YOUR OBJECTIVE
When you transcribe the records that follow, reproduce each line exactly as given.
((
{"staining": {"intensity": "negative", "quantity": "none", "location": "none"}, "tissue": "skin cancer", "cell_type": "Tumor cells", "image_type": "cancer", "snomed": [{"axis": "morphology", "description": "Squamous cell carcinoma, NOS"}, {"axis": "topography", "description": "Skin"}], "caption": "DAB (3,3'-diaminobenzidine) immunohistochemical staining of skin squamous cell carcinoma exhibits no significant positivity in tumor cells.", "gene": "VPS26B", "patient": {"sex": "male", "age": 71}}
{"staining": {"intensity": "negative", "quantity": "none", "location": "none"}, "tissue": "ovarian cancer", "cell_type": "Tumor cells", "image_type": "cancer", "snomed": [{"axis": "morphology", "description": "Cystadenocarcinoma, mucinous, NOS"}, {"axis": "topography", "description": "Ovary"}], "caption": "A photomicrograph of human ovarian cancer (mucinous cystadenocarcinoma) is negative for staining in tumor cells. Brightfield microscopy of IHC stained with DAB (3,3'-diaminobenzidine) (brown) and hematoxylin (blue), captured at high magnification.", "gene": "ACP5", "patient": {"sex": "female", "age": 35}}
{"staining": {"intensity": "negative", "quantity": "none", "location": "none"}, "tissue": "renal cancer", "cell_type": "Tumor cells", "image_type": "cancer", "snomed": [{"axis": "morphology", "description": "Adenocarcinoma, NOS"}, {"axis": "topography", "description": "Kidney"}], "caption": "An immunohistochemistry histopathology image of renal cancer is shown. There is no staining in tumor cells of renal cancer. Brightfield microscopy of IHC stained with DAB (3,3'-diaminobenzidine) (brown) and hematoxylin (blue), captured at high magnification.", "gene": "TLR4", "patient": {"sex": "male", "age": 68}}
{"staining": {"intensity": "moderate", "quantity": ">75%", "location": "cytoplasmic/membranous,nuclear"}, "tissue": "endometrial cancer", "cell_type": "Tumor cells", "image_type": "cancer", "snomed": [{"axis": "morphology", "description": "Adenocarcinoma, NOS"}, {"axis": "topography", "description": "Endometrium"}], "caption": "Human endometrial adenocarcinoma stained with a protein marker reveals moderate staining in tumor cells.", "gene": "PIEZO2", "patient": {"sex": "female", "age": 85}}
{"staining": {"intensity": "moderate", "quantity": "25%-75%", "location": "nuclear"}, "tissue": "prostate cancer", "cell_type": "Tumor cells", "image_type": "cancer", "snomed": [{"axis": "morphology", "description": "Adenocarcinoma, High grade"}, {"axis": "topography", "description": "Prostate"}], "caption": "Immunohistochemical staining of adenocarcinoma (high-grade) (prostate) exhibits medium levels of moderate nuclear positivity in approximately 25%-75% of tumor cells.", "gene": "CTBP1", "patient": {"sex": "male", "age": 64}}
))
TASK RESPONSE
{"staining": {"intensity": "negative", "quantity": "none", "location": "none"}, "tissue": "skin cancer", "cell_type": "Tumor cells", "image_type": "cancer", "snomed": [{"axis": "morphology", "description": "Squamous cell carcinoma, NOS"}, {"axis": "topography", "description": "Skin"}], "caption": "DAB (3,3'-diaminobenzidine) immunohistochemical staining of skin squamous cell carcinoma exhibits no significant positivity in tumor cells.", "gene": "VPS26B", "patient": {"sex": "male", "age": 71}}
{"staining": {"intensity": "negative", "quantity": "none", "location": "none"}, "tissue": "ovarian cancer", "cell_type": "Tumor cells", "image_type": "cancer", "snomed": [{"axis": "morphology", "description": "Cystadenocarcinoma, mucinous, NOS"}, {"axis": "topography", "description": "Ovary"}], "caption": "A photomicrograph of human ovarian cancer (mucinous cystadenocarcinoma) is negative for staining in tumor cells. Brightfield microscopy of IHC stained with DAB (3,3'-diaminobenzidine) (brown) and hematoxylin (blue), captured at high magnification.", "gene": "ACP5", "patient": {"sex": "female", "age": 35}}
{"staining": {"intensity": "negative", "quantity": "none", "location": "none"}, "tissue": "renal cancer", "cell_type": "Tumor cells", "image_type": "cancer", "snomed": [{"axis": "morphology", "description": "Adenocarcinoma, NOS"}, {"axis": "topography", "description": "Kidney"}], "caption": "An immunohistochemistry histopathology image of renal cancer is shown. There is no staining in tumor cells of renal cancer. Brightfield microscopy of IHC stained with DAB (3,3'-diaminobenzidine) (brown) and hematoxylin (blue), captured at high magnification.", "gene": "TLR4", "patient": {"sex": "male", "age": 68}}
{"staining": {"intensity": "moderate", "quantity": ">75%", "location": "cytoplasmic/membranous,nuclear"}, "tissue": "endometrial cancer", "cell_type": "Tumor cells", "image_type": "cancer", "snomed": [{"axis": "morphology", "description": "Adenocarcinoma, NOS"}, {"axis": "topography", "description": "Endometrium"}], "caption": "Human endometrial adenocarcinoma stained with a protein marker reveals moderate staining in tumor cells.", "gene": "PIEZO2", "patient": {"sex": "female", "age": 85}}
{"staining": {"intensity": "moderate", "quantity": "25%-75%", "location": "nuclear"}, "tissue": "prostate cancer", "cell_type": "Tumor cells", "image_type": "cancer", "snomed": [{"axis": "morphology", "description": "Adenocarcinoma, High grade"}, {"axis": "topography", "description": "Prostate"}], "caption": "Immunohistochemical staining of adenocarcinoma (high-grade) (prostate) exhibits medium levels of moderate nuclear positivity in approximately 25%-75% of tumor cells.", "gene": "CTBP1", "patient": {"sex": "male", "age": 64}}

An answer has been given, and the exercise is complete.